Lets assume by contradiction that there is a solution in the integeres. We have$$x^2 + y^2 = 4z + 3$$which means that$$x^2 + y^2 \equiv 3 \mbox{ mod } 4.$$This is imposible because$$0^2 \equiv 0 \mbox{ mod } 4.$$$$1^2 \equiv 1 \mbox{ mod } 4.$$$$2^2 \equiv 0 \mbox{ mod } 4.$$$$3^2 \equiv 1 \mbox{ mod } 4.$$and by summing any of those numbers we can't get a 3.

anonymous · Answer

what does mod mean?

anonymous · Answer

$$a \equiv b \mbox{ mod } n$$means that the remainder when dividing a by n and b by n is the same, that is$$n \mid a - b$$("n divides a - b"). http://en.wikipedia.org/wiki/Modular_arithmetic

anonymous · Answer

You can also do it the long way: suppose x, y and z are even, that is$$x = 2a$$$$y = 2b$$$$z = 2c$$$$(2a)^2 + (2b)^2 = 4(2c) + 3$$$$2(2a^2 + 2b^2) = 2(4c + 1) +1$$which means an even number equals an odd number, which is impossible. Suppose x, y and z are odd, then$$(2a + 1)^2 + (2b + 1)^2 = 4(2c + 1) + 3$$$$2(1 + 2 a + 2 a^2 + 2 b + 2 b^2)=2(4c+3)+1$$and we have the same contradiction.
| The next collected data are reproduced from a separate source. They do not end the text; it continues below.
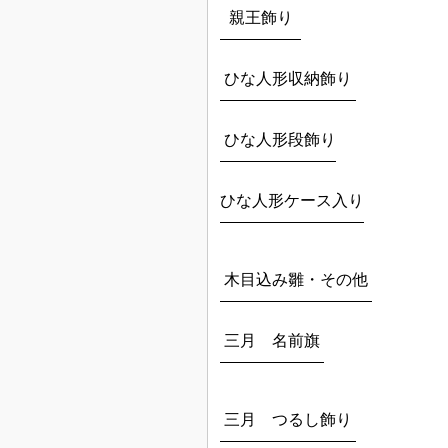
親王飾り
ひな人形収納飾り
ひな人形段飾り
ひな人形ケース入り
木目込み雛・その他
三月 名前旗
三月 つるし飾り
Suppose x and y are even and z is odd, then$$(2a)^2 + (2b)^2 = 4(2c + 1) + 3$$$$2(2a^2 + 2b^2) = 2(4c+3)+1$$etc.

anonymous · Answer

ohkay i understand the longer version haha. the only thing i dont understand is where do you get the first 2 in front of (2a^2+2b^2) and (4c+1)+1??

anonymous · Answer

$$x = 2a \Rightarrow x^2 = (2a)^2 = 4a^2$$$$y = 2b \Rightarrow y^2 = (2b)^2 = 4b^2$$Then,$$x^2 + y^2 = 4a^2 + 4b^2 = 2\left(2a^2 + 2b^2\right).$$Also,$$z = 2c \Rightarrow 4z + 1 = 4(2c) + 1 = 8c + 1 = 2 \cdot 4c + 1 = 2(4c) + 1$$then$$2\left(2a^2 + 2b^2\right) = 2(4c) + 1.$$I write the numbers that way to show they are even (the first one) or odd (the second one). Since an even number is a number of the form $$2k$$if I write $$x^2 + y^2 = 2\left(2a^2 + 2b^2\right)$$I'm showing that number is even. Since an odd number is a number of the form$$2k+1$$by writing$$4z + 3 = 2(4c) + 1$$I'm showing it's odd.